Mourning William Merwin
Late one Saturday morning this past March I read in the New York Times that William Merwin had passed. I was standing in a short line at Cellar Door Coffee in Portland, Oregon, reading the obit on my Iphone. He had long been a treasured poet in my life. People who know me, had they been in that line at that moment, would have wondered what caused me to pull in a sharp breath, but would not have been surprised. As a young man I was drawn to Merwin’s yearning for solitude, a yearning rather like a small stream for the sea, carving out space season after season for ruminating, weeping, laughing or singing about this and that. Merwin was, I am told, never having met him, quite convivial alongside his penchant for isolation. He was very frugal, it is said. Perhaps I would never have met him in a lineup where the price tag for 12 ounces of latte is four bucks.
In my twenties Merwin showed those of us who fancied ourselves authors and artists in the making, how to go about it. Although he was not like Ezra Pound at all his biographers say, in dishing out advice, how he lived his life was of enduring interest. One classmate, Eugene, looked like a young Merwin and moved quietly about the campus well ahead of the rest of us in manifesting that eschewing temperament. Back a half century ago or so, we were trying to figure out the score on “elan vitale” (you know, that vital impetus in life which propels us forward). We had all read Bergson by then and eschewed the materialist understanding of the universe. I struggled in my early writing efforts (too soon abandoned for a career in sales and education) to fight off the habit of construing the world as a continuum of successive material things, juxtaposed most often in practical, safe constructions which could be relied upon to make meaning. One reads Merwin slowly, or there can be the peril of missing all that uncanny savvy he brought to neutralizing rational control, embracing instead a universe of contrary imperatives to get to simple, persisting truths.
When first I read The Shadow of Sirius as an undergraduate at Western University in Ontario, Earl Sanborn, my English professor said that Merwin was ahead of the North American pack of poets in avoiding the editing of conversations and actions. Dr. Sanborn drew in commentary from and about Freud’s free association notions to help us get to unconscious, more universal signs and motives, much less the repressed stuff screaming to get out. I was gradually letting my hair grow very long in the mid-sixties, eager to push aside the socially appropriate; eager too, to be less afraid of disapproval and rejection from the society around me.
I later learned that Merwin loved John Berryman’s work and intellect. Me too. And, I learned at a critical moment that Merwin’s autodidactic ways were working really well in his own career, but knew I had no such courage. In the late sixties and early seventies, it was humbling to discover what “Mr. Charlie” had already done to our minds and our souls even before our first chapbooks or public readings started to happen. I remember reading Theodore Rosak’s The Voice of the Earth and The Making of a Counterculture and reckoning that it was already too late for me to follow amazing intellects and spirits like Merwin confidently.

Data records:
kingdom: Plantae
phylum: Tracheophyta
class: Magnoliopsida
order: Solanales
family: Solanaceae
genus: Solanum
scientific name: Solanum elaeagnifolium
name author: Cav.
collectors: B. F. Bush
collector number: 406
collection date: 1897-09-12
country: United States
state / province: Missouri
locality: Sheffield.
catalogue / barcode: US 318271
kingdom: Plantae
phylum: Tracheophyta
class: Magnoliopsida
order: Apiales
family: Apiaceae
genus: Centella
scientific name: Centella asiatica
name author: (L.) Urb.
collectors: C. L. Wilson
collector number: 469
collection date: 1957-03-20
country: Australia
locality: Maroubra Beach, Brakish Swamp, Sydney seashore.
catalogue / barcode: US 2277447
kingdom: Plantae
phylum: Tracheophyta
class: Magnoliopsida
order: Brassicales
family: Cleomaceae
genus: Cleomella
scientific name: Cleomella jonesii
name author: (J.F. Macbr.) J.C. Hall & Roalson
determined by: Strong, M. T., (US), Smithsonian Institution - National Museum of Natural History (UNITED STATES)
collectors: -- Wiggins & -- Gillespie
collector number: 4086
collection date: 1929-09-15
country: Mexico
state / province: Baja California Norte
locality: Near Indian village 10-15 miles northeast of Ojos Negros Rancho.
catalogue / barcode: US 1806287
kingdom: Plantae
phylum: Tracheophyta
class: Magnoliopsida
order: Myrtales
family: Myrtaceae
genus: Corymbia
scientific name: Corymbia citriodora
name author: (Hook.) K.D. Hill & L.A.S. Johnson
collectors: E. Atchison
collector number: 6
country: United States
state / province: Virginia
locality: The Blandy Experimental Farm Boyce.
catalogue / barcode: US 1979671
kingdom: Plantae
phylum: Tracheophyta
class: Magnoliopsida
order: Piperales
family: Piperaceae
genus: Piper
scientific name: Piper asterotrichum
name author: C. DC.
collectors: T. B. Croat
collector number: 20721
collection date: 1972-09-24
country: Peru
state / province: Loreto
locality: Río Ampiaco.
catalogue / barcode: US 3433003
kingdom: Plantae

▶ _WRITTEN TASK_
In the Merwin essay, where was the writer standing while reading the obituary? Please rely only on the Merwin essay, not the material.

▶ _RESPONSE FOR THIS EXERCISE_
In a short line at Cellar Door Coffee in Portland, Oregon.